I use a free poster-making program http://the-big-picture.en.softonic.com/
which is simple to use and works great. It prints portions of the picture on 8.5 x 11 paper (I use cheap photo paper) which you then tape together; it will make as large a poster/pattern as you desire. The pattern is cut into individual pieces using pattern scissors which remove a thin strip of paper. The strip must be removed to correspond with space that the foil will take up; without doing so, your piece will 'grow' and become distorted.
You should have determined the colors of glass
you need for the various pieces; place the 1st piece of your pattern on the glass
, trace around it with a pencil (I use Sharpies) that will show on the glass
(you'll need different colors for different colored glass
Take the glass
cutter and score the glass
, following the INSIDE of the mark. A cheap hardware store cutter will work in the short term; you'll eventually want a better one. Do NOT re-score the glass
; there's a temptation to follow the score line again; it will ruin your cutter.
Your score line should be .......barely........visible.
Break the piece along the score line, using your hands, the edge of your table, etc. I break probably 99% of my pieces using a pair of 'running' pliers.
The edges of the glass
need to be smoothed using a pair of grozing pliers
or a grinder made for the purpose.
The edge of each piece is then foiled
and the foil burnished (pressed against the glass
on all 3 sides, a piece of wooden dowel will work)
Cut and foil all the pieces and fit them together (it helps to have an additional picture or pattern; without it, it's like working a jigsaw puzzle)
You'd like the pieces to fit together perfectly so all the solder lines are uniform; they won't be! You'll need push pins or tacks to hold the piece in place as you begin to solder. Flux a few lines (liquid flux) and begin soldering (solid core solder). When you've soldered all the lines, CAREFULLY turn the piece over and solder the back side. For added strength, I wrap the outside of the piece with "C" channel came and solder it wherever the solder lines come to the outside of the piece.

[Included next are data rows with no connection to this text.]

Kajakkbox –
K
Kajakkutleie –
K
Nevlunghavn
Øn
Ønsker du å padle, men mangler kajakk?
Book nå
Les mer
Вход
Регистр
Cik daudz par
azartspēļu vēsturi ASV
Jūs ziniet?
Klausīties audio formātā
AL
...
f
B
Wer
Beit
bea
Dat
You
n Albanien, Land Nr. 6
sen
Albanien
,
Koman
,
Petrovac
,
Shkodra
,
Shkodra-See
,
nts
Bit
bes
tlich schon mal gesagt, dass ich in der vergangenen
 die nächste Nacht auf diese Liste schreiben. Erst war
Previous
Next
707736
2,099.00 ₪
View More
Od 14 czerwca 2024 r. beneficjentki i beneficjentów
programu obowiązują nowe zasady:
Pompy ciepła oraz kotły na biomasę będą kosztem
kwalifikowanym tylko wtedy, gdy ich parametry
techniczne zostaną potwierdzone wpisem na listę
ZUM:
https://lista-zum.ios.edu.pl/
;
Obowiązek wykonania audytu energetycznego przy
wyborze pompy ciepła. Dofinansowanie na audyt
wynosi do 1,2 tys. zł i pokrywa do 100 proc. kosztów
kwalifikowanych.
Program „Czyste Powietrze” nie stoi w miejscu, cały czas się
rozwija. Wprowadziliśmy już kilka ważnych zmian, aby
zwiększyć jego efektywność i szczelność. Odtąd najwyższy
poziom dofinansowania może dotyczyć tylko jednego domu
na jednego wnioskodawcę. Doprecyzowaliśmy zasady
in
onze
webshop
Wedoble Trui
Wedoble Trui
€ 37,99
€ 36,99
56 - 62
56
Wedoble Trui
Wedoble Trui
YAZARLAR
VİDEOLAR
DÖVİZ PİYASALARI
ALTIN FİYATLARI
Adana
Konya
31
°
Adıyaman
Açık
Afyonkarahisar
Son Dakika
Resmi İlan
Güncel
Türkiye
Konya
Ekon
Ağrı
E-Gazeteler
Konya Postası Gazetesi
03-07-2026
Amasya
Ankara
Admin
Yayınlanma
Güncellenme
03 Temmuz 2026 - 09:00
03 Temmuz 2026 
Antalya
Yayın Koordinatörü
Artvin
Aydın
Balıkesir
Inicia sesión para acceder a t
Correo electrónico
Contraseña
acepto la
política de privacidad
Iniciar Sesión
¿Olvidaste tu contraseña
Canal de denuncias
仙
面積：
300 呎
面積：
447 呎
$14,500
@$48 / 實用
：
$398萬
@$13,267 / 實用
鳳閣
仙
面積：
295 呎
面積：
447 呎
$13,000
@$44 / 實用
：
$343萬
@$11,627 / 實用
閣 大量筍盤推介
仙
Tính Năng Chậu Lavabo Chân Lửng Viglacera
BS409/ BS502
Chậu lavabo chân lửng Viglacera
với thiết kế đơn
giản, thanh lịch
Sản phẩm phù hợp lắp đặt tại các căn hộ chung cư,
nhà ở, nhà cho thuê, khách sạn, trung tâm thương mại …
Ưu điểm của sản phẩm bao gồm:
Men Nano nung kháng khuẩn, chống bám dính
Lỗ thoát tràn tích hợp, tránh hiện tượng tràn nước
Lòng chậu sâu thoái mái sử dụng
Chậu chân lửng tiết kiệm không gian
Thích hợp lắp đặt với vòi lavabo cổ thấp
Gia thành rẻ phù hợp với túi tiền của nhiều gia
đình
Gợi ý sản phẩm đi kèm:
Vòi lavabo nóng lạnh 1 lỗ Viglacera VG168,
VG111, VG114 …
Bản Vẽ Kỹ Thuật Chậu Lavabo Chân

You'll need something to hang the piece with (usually 2 hangers); I use 14 gauge copper wire bent into a shape that fits the piece I'm working on.
I cover all solder lines with a liquid patina which instantly changes the lead/silver color to black for the contrast it provides to the glass
. Nature will eventually do the essentially the same thing over the course of several months. You can see the difference the patina makes.

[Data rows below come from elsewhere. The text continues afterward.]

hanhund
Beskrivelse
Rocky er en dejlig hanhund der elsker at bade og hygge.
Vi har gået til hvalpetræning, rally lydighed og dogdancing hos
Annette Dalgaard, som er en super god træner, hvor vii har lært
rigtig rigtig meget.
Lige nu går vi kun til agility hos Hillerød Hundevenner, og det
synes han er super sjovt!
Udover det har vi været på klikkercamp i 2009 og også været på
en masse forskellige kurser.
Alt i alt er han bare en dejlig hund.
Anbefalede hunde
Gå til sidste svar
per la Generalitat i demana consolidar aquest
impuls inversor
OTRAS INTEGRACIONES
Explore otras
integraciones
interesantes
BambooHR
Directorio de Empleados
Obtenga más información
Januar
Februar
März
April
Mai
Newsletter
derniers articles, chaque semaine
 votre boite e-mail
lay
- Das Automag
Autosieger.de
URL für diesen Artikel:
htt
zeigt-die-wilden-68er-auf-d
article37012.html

After the patina dries, the piece will need to be carefully washed; there will be visible flux and patina on it. Voila........you're through. I often make multiple copies of the same piece.....using different colored glass
. I've never really clocked the time it takes to make something like the red bird; it depends on the number of individual pieces of glass
and how complicated the pieces are (tight inside curves are the most trouble). The redbird has 75 pieces and I would guess takes about 20 hours. I usually work 3 or 4 hours at a time. The final picture, a Celtic Knot, took about 3 hours.